Eu era criança, tinha uns 10 anos, e estava passando as férias escolares na casa dos meus avôs paternos, que moravam em Jaboticabal, cidade onde estava a sede da Carlos Tonanni, empresa onde meu avô Guilherme trabalhava como forjador de componentes das máquinas ali fabricadas: tornos, frezas, beneficiadoras de arroz, de milho e outras mais. Pois bem, naquela manhã, quando eu brincava naquela enorme área do pomar de inúmeras árvores de deliciosas frutas, minha avó me chamou, trazendo nas mãos uma lata tampada de Gordura de Coco Brasil, a qual ela me entregou dando a seguinte instrução:
– "Leve esta lata ao asilo, entregue-a para a madre superiora, pois é para elas fazerem sabão."
Mas não me disse qual era o conteúdo daquela embalagem.
Muito bem, ordem recebida, coloquei-me a caminho imediatamente, afinal o asilo estava a seis ou sete quadras de distância. Na medida em que eu caminhava o pacote se tornava mais pesado e a minha curiosidade sobre o seu conteúdo aumentava; não resistindo mais, tirei a tampa da lata e vejam o que vi: prensados e sequinhos eram deliciosos torresmos.
Re-tampei a lata e voltei para casa. Lá chegando, disse a vovó:
– "Vó, eu não vou dar estes torresmos para o asilo não, eu vou é comê-los e eu gostaria que a senhora fizesse pães de torresmo para o comermos no café da tarde.”
Ela me atendeu e todos nós, eu e os primos, ficamos contentes com aquela delícia que saboreamos sentados à mesa naquela gostosa cozinha, ao lado do fogão de lenha que tinha aquele eficiente forno confeccionado pelo ferreiro vovô, onde eram assados todos os doces, carnes e pratos para as ocasiões comemorativas em nossa família.

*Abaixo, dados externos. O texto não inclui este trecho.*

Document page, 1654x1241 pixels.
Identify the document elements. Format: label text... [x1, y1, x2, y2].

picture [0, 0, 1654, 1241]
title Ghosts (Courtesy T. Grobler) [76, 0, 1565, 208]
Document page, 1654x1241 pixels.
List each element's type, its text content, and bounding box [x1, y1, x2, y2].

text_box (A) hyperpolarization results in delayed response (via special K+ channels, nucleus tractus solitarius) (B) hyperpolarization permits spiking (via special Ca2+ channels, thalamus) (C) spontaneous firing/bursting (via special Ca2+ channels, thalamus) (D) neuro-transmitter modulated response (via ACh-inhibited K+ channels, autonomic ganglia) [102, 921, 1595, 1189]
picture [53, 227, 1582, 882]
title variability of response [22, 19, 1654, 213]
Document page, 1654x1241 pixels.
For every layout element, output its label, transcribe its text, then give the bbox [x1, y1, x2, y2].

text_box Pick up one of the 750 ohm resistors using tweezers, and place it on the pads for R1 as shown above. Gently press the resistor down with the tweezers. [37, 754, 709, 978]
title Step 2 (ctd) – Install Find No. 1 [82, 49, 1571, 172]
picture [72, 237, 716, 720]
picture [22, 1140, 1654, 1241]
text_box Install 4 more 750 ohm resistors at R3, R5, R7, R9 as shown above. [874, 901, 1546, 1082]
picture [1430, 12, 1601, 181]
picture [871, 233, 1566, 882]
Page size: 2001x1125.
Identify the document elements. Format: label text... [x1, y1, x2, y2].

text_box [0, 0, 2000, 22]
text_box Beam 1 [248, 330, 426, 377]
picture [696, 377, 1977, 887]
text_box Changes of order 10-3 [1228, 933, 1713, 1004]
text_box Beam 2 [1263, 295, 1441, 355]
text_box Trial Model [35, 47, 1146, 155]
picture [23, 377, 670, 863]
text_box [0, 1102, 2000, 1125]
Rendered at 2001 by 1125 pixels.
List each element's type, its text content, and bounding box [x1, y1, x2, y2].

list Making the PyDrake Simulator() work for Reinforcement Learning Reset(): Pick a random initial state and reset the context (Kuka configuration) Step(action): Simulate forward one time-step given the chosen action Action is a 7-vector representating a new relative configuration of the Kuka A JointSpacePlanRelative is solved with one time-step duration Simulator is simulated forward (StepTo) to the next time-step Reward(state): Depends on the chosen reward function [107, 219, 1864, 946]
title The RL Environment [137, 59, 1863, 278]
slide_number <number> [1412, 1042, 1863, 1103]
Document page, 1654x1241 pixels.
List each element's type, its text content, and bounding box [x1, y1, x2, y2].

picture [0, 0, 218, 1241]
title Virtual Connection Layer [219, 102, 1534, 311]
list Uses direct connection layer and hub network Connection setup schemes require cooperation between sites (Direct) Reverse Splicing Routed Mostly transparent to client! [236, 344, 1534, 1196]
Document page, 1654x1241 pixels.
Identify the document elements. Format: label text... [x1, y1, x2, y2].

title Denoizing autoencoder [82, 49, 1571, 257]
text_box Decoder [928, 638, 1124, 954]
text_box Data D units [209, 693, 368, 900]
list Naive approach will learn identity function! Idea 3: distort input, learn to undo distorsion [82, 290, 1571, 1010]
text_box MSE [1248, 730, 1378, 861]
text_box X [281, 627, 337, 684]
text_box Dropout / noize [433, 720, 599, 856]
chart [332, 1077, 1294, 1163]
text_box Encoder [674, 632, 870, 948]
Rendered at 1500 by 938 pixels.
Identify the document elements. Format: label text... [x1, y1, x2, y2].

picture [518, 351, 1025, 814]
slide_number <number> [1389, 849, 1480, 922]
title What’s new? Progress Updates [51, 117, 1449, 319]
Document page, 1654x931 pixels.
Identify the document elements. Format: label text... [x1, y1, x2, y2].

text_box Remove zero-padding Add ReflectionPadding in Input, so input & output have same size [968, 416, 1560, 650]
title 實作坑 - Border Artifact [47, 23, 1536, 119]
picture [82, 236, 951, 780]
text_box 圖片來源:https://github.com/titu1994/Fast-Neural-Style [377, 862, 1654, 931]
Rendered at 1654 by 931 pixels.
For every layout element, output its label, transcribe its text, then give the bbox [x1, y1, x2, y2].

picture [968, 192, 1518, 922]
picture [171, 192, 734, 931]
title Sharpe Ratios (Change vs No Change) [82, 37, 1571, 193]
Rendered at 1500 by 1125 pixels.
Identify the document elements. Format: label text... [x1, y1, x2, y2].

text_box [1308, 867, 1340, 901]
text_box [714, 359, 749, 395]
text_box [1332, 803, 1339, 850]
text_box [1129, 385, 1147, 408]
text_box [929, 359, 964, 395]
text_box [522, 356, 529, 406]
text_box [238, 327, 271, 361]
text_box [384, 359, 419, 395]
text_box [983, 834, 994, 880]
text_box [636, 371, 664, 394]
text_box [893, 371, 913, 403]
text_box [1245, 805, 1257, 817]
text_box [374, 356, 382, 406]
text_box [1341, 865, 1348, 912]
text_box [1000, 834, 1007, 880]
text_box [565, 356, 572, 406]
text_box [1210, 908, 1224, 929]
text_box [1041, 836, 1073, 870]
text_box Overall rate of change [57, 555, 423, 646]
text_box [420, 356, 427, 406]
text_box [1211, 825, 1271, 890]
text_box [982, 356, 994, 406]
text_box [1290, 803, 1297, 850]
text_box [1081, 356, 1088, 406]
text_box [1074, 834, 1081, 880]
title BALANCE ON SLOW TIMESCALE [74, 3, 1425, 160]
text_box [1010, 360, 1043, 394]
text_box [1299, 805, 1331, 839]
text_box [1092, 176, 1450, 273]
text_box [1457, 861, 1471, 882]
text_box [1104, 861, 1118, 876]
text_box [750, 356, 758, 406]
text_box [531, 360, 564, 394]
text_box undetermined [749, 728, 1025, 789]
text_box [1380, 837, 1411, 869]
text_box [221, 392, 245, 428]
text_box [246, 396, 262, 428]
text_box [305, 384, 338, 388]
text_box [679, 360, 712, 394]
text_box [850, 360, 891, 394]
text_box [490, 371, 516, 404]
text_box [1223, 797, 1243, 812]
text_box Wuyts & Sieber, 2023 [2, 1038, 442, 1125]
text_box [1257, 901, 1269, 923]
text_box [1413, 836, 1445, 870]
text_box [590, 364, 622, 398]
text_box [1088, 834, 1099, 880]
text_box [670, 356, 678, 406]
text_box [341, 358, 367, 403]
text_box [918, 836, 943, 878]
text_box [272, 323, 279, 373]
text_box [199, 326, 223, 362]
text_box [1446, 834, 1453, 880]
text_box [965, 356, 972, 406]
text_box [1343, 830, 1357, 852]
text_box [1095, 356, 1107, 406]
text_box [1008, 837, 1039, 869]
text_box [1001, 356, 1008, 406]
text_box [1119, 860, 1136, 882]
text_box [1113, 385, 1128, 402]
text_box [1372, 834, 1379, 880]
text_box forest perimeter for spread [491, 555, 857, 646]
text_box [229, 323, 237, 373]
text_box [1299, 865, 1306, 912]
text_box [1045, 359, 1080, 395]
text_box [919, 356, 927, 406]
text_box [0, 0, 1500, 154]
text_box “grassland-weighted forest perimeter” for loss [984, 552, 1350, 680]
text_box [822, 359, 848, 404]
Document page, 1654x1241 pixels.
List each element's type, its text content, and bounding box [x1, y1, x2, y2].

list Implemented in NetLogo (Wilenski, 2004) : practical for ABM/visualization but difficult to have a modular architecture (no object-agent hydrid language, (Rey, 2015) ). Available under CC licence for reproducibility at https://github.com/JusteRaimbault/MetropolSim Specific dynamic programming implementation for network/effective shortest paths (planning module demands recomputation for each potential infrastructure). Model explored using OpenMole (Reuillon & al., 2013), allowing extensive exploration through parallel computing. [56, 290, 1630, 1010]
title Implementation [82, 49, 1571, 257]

Eu não pude deixar de lembrar este fato quando lendo o comentário feito pela minha querida Vera Moratta ao meu conto "Viagem de trem para Jaboticabal" quando ela fala sobre o comer, sentado a mesa da cozinha, aquela comida deliciosa… Como era gostoso!
Obrigado meu Deus porque me deste tudo isto uma vez!